=== Page-level text extractions ===
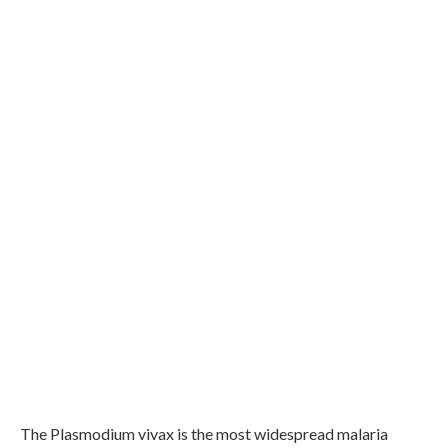
The Plasmodium vivax is the most widespread malaria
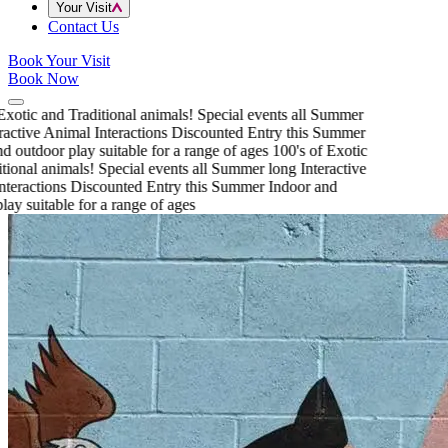
Your Visit
Contact Us
Book Your Visit
Book Now
xotic and Traditional animals!
Special events all Summer
active Animal Interactions
Discounted Entry this Summer
 outdoor play suitable for a range of ages
100's of Exotic
ional animals!
Special events all Summer long
Interactive
teractions
Discounted Entry this Summer
Indoor and
ay suitable for a range of ages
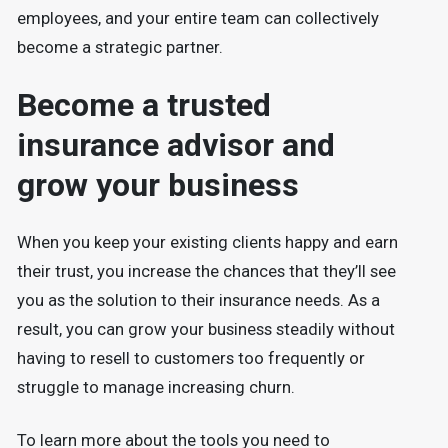
employees, and your entire team can collectively
become a strategic partner.
Become a trusted
insurance advisor and
grow your business
When you keep your existing clients happy and earn
their trust, you increase the chances that they’ll see
you as the solution to their insurance needs. As a
result, you can grow your business steadily without
having to resell to customers too frequently or
struggle to manage increasing churn.
To learn more about the tools you need to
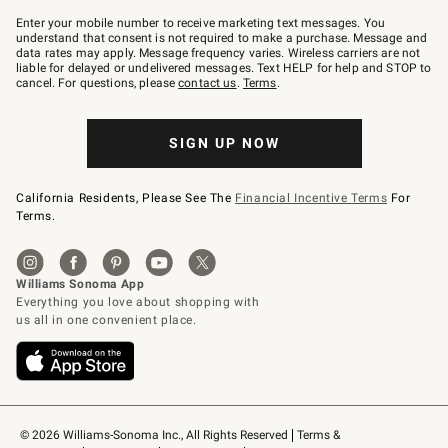
Join
–
Enter your mobile number to receive marketing text messages. You
text
understand that consent is not required to make a purchase. Message and
JOINWS
data rates may apply. Message frequency varies. Wireless carriers are not
to
liable for delayed or undelivered messages. Text HELP for help and STOP to
79094.
cancel. For questions, please
contact us
.
Terms
.
SIGN UP NOW
California Residents, Please See The
Financial Incentive Terms
For
Terms.
© 2026 Williams-Sonoma Inc., All Rights Reserved
Terms & 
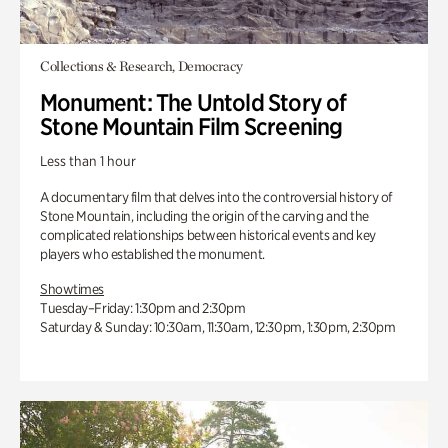
Collections & Research, Democracy
Monument: The Untold Story of
Stone Mountain Film Screening
Less than 1 hour
A documentary film that delves into the controversial history of
Stone Mountain, including the origin of the carving and the
complicated relationships between historical events and key
players who established the monument.
Showtimes
Tuesday–Friday: 1:30pm and 2:30pm
Saturday & Sunday: 10:30am, 11:30am, 12:30pm, 1:30pm, 2:30pm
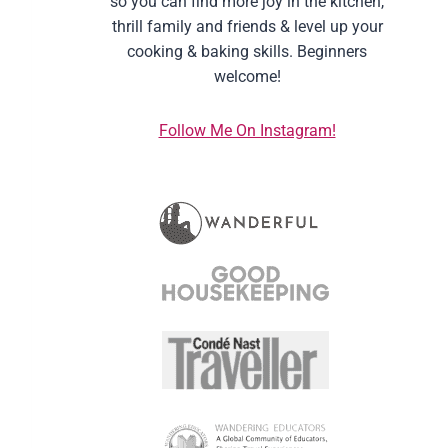
so you can find more joy in the kitchen,
thrill family and friends & level up your
cooking & baking skills. Beginners
welcome!
Follow Me On Instagram!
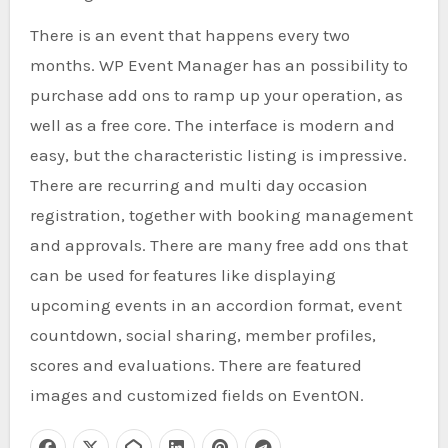
There is an event that happens every two
months. WP Event Manager has an possibility to
purchase add ons to ramp up your operation, as
well as a free core. The interface is modern and
easy, but the characteristic listing is impressive.
There are recurring and multi day occasion
registration, together with booking management
and approvals. There are many free add ons that
can be used for features like displaying
upcoming events in an accordion format, event
countdown, social sharing, member profiles,
scores and evaluations. There are featured
images and customized fields on EventON.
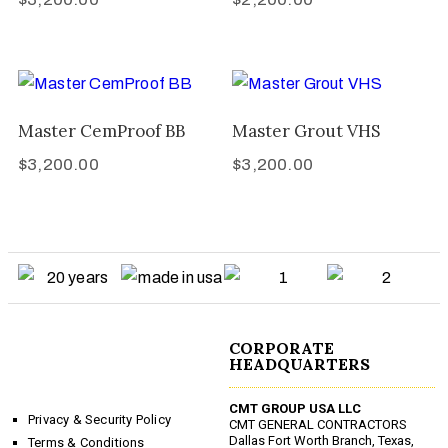
Master CemProof BB
Master Grout VHS
$
3,200.00
$
3,200.00
CORPORATE
HEADQUARTERS
CMT GROUP USA LLC
Privacy & Security Policy
CMT GENERAL CONTRACTORS
Dallas Fort Worth Branch, Texas,
Terms & Conditions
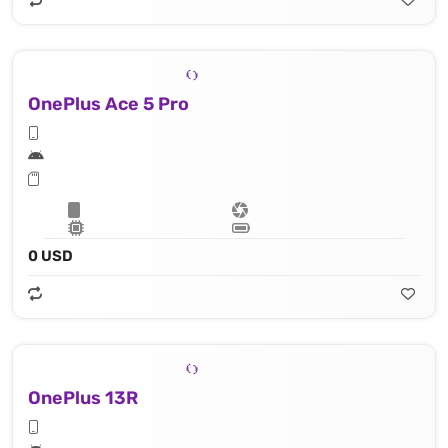
OnePlus Ace 5 Pro
0 USD
OnePlus 13R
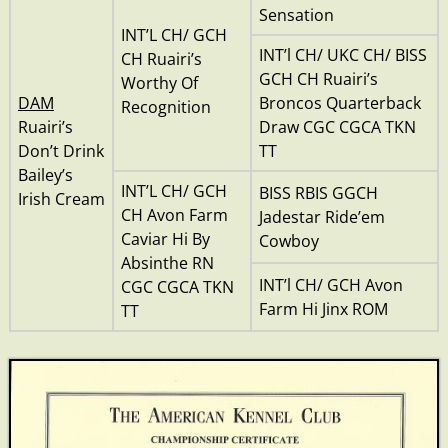
Sensation
INT’L CH/ GCH
INT’l CH/ UKC CH/ BISS
CH Ruairi’s
GCH CH Ruairi’s
Worthy Of
DAM
Broncos Quarterback
Recognition
Ruairi’s
Draw CGC CGCA TKN
Don’t Drink
TT
Bailey’s
INT’L CH/ GCH
BISS RBIS GGCH
Irish Cream
CH Avon Farm
Jadestar Ride’em
Caviar Hi By
Cowboy
Absinthe RN
INT’l CH/ GCH Avon
CGC CGCA TKN
Farm Hi Jinx ROM
TT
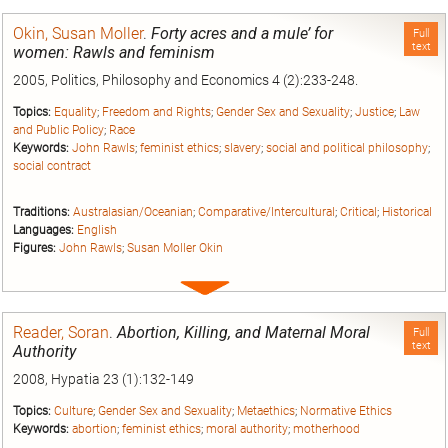
entry
Okin, Susan Moller
.
Forty acres and a mule’ for
Full
text
women: Rawls and feminism
2005, Politics, Philosophy and Economics 4 (2):233-248.
Topics:
Equality
;
Freedom and Rights
;
Gender Sex and Sexuality
;
Justice
;
Law
and Public Policy
;
Race
Keywords:
John Rawls
;
feminist ethics
;
slavery
;
social and political philosophy
;
social contract
Traditions:
Australasian/Oceanian
;
Comparative/Intercultural
;
Critical
;
Historical
Languages:
English
Figures:
John Rawls
;
Susan Moller Okin
Expand
entry
Reader, Soran
.
Abortion, Killing, and Maternal Moral
Full
text
Authority
2008, Hypatia 23 (1):132-149
Topics:
Culture
;
Gender Sex and Sexuality
;
Metaethics
;
Normative Ethics
Keywords:
abortion
;
feminist ethics
;
moral authority
;
motherhood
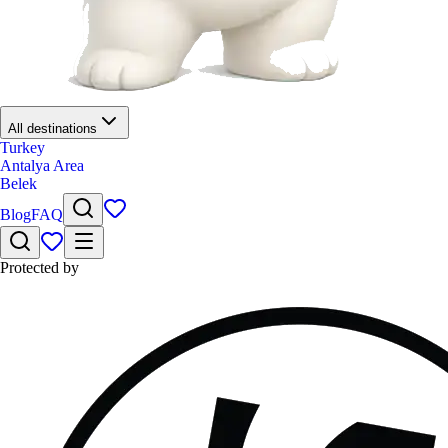
All destinations
Turkey
Antalya Area
Belek
Blog
FAQ
Protected by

=== Task brief ===
The reply should be nothing but the number of lines in the entries that include "Susan".

=== Response to the task ===
2